▶ **Source passage**:
——————————
The Josephs problem is notoriously known. For those who are not familiar with the problem, among n people numbered 1, 2, . . . , n, standing in circle every mth is going to be executed and only the life of the last remaining person will be saved. Joseph was smart enough to choose the position of the last remaining person, thus saving his life to give the message about the incident.

 

The persons are eliminated in a very peculiar order; m is a dynamical variable, which each time takes a different value corresponding to the Composite numbers succession (4, 6, 8, 9, 10, 12, 14, 15, 16, 18, 20, ...). So in order to kill the i-th person, Josephus cousin counts up to the i-th composite.

 

A composite number is a positive integer that has at least one positive divisor other than one or the number itself. In other words, a composite number is any integer greater than one that is not a prime number.

 

For example, there are 6 people in a circle, and the sequence of couting is composite number succession (4, 6, 8, 9, 10, …).

In the beginning, the step to kill m = 4. The sequence of killing people is as follows.

1, 2, 3, 4.............................(kill 4, and m is changed to 6)

5, 6, 1, 2, 3, 5.....................(kill 5, and m is changed to 8)

6, 1, 2, 3, 6, 1, 2, 3.............(kill 3, and m is changed to 9)

6, 1, 2, 6, 1, 2, 6, 1, 2.........(kill 2, and m is changed to 10)

6, 1, 6, 1, 6, 1, 6, 1, 6, 1.....(kill 1)

Each line with 1 integers, n. n is the number of people.Input terminated by EOF.

 

Testcase 1 : 1<=n<100

Testcase 2 : 100<=n<1000

Testcase 3 : 1000<=n<10000

Testcase 4 : 10000<=n<50000

Testcase 5 : 50000<=n<100000
——————————
▶ **Data**:
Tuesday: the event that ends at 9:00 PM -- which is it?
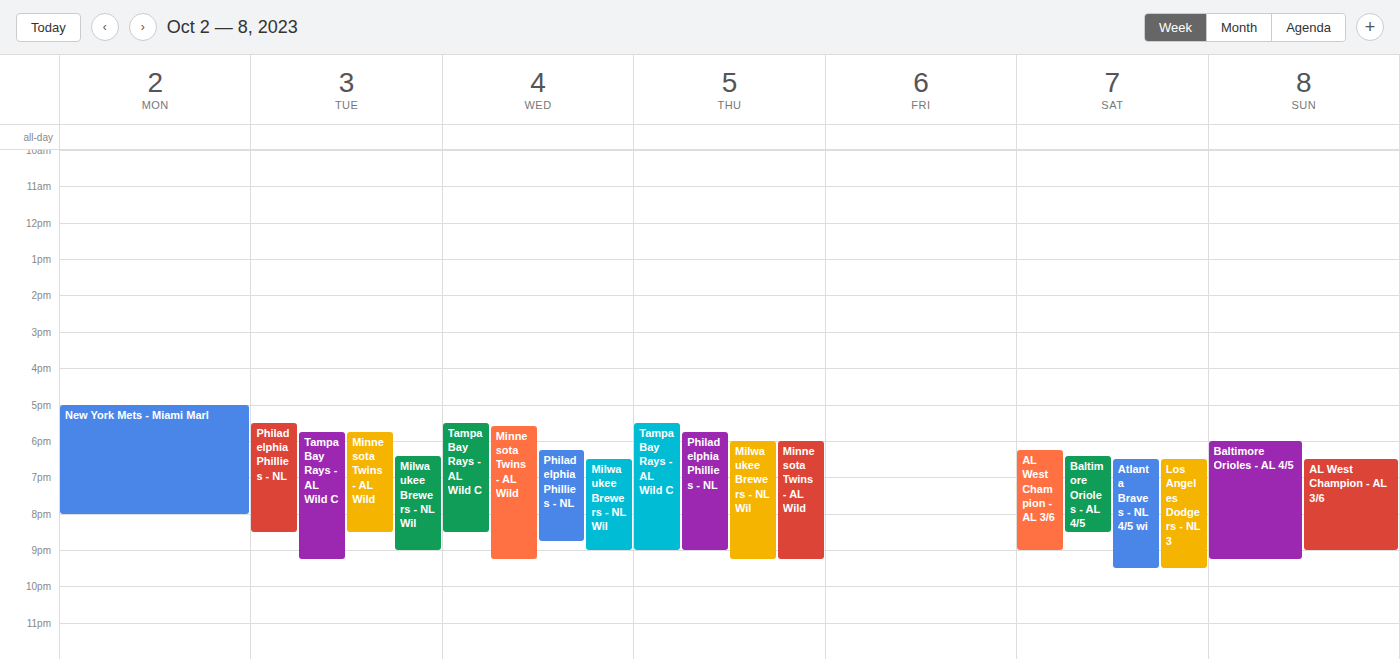
"Milwaukee Brewers - NL Wil"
——————————
▶ **What this task involves**: In the six-person example in the circle-elimination problem text, which person is killed second?

▶ **Result for this exercise**: Person 5 is killed second.